Hold up Dwayne, what makes you a judge of art? I’ve seen your movies, and they’re pitiful… you’re not even a real wrestler anymore, heck, you never were.

I happen to enjoy this art, and I’ll defend it will my WWE Championship belt. One smack to the face by my belt, followed by a body avalanche, and you’ll be KNOCKED-OUT!

You don’t know good art, and you don’t know good wrestlin’.

Cena OUT!

-John Felix Anthony Cena

x by Dwayne D. Johnson 4 years ago

Oh, you wanna start something Cena? You big fat bowl of Fruity Pebbles!

I knew you were weak for the sweets. You’d gobble up all the doughnuts if you could.

x by John Cena 4 years ago



hmmmphhh, hhrrruuuuhhhhh, hhyyyaahhhhh!




x by Dwayne D. Johnson 4 years ago

hyyyyaaahhhhhh, grrrrruummmppphhhhhhhh.

**flying leg slam****

pppppphhhhhh, hhhhrhrggggggg, kyyyaaaahhhh.


x by Billy 4 years ago

I like the “shoot from the lip” phrase, reminds me of Jasper Johns’ piece “The Critic Sees”. You see Kathleen, I have taken a few art classes–and I have looked at a lot of art. My concern with Mr. Law’s work is the question of derivation. Perhaps that is not a concern for others,but I do think a context has to be considered. Mr. Law should probably weigh in about now. I love Cy Twombly, and yes, work looking like his could be done by a five year old artist, but the body of work he produced could not. And if I made works that looked a lot like Twombly’s then I would expect some criticism for being derivative…

x by Juli K. 4 years ago

I like that when you squint your eyes, it kind of looks like Ricky from Trailer Park Boys.

x by Terry Bollea 4 years ago

That’s it, Rock – meet me in the squared circle.

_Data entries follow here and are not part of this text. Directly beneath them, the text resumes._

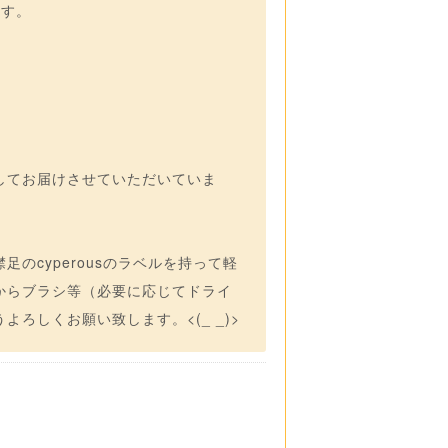
ます。
してお届けさせていただいていま
のcyperousのラベルを持って軽
からブラシ等（必要に応じてドライ
ろしくお願い致します。<(_ _)>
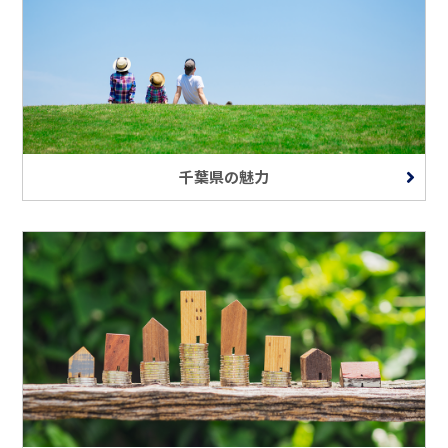
千葉県の魅力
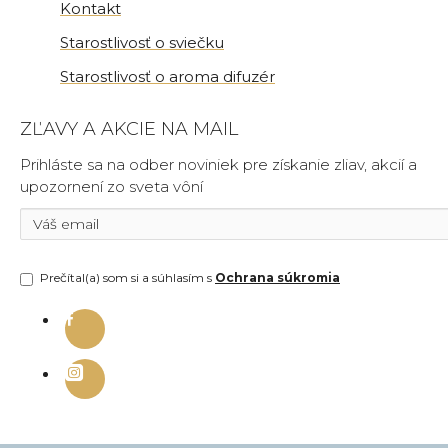
Kontakt
Starostlivosť o sviečku
Starostlivosť o aroma difuzér
ZĽAVY A AKCIE NA MAIL
Prihláste sa na odber noviniek pre získanie zliav, akcií a
upozornení zo sveta vôní
Prečítal(a) som si a súhlasím s
Ochrana súkromia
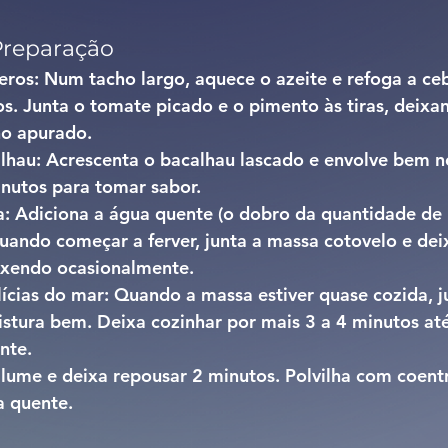
Preparação
ros: 
Num tacho largo, aquece o azeite e refoga a ceb
s. Junta o tomate picado e o pimento às tiras, deixa
o apurado.
lhau: 
Acrescenta o bacalhau lascado e envolve bem n
inutos para tomar sabor.
: 
Adiciona a água quente (o dobro da quantidade de 
ando começar a ferver, junta a massa cotovelo e dei
xendo ocasionalmente.
ícias do mar: 
Quando a massa estiver quase cozida, j
istura bem. Deixa cozinhar por mais 3 a 4 minutos at
nte.
 lume e deixa repousar 2 minutos. Polvilha com coentr
a quente.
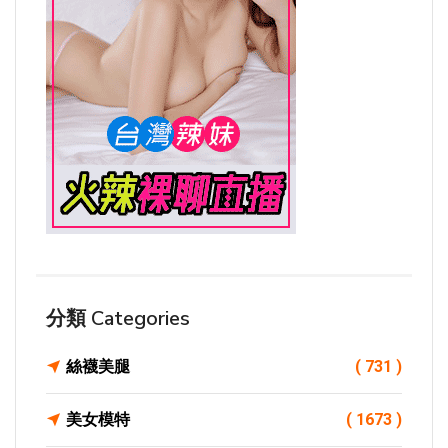
分類 Categories
絲襪美腿
( 731 )
美女模特
( 1673 )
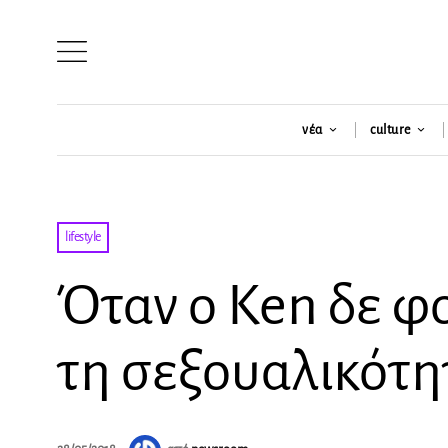
νέα
culture
lifestyle
Όταν ο Ken δε φο
τη σεξουαλικότη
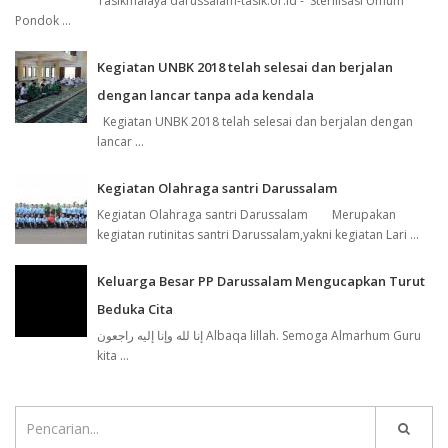
Tasikmalaya darussalam-tasik.or.id - Sterilisasi Umum
Pondok ...
Kegiatan UNBK 2018 telah selesai dan berjalan
dengan lancar tanpa ada kendala
Kegiatan UNBK 2018 telah selesai dan berjalan dengan
lancar ...
Kegiatan Olahraga santri Darussalam
Kegiatan Olahraga santri Darussalam Merupakan
kegiatan rutinitas santri Darussalam,yakni kegiatan Lari ...
Keluarga Besar PP Darussalam Mengucapkan Turut
Beduka Cita
إنا لله وإنا إليه راجعون Albaqa lillah. Semoga Almarhum Guru
kita ...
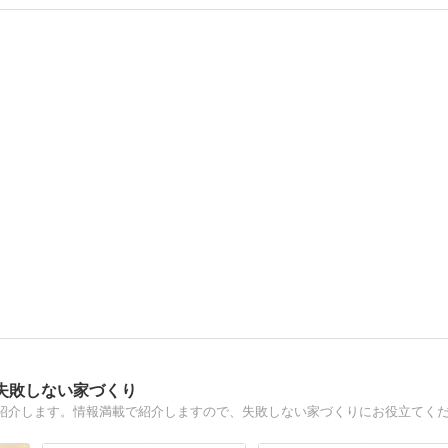
失敗しない家づくり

You better take your vitamins and say your prayers, cause you’re gonna get the leg drop, brother!

So what are you gonna do, Rock
When hulkamania runs wild on YOU
*insert flex*

x by Joshua H. 3 years ago

Is it art. Sure. Is it new? Not at all.
It’s easily created with any variety of mosaic software found for free on the internet. Just upload a library of photos, the more the merrier, click the “create” button and presto. The software generates a mosaic image of your favorite pop cultural icon or whatever you’d like.

I used to do this for fun in 2003-’04.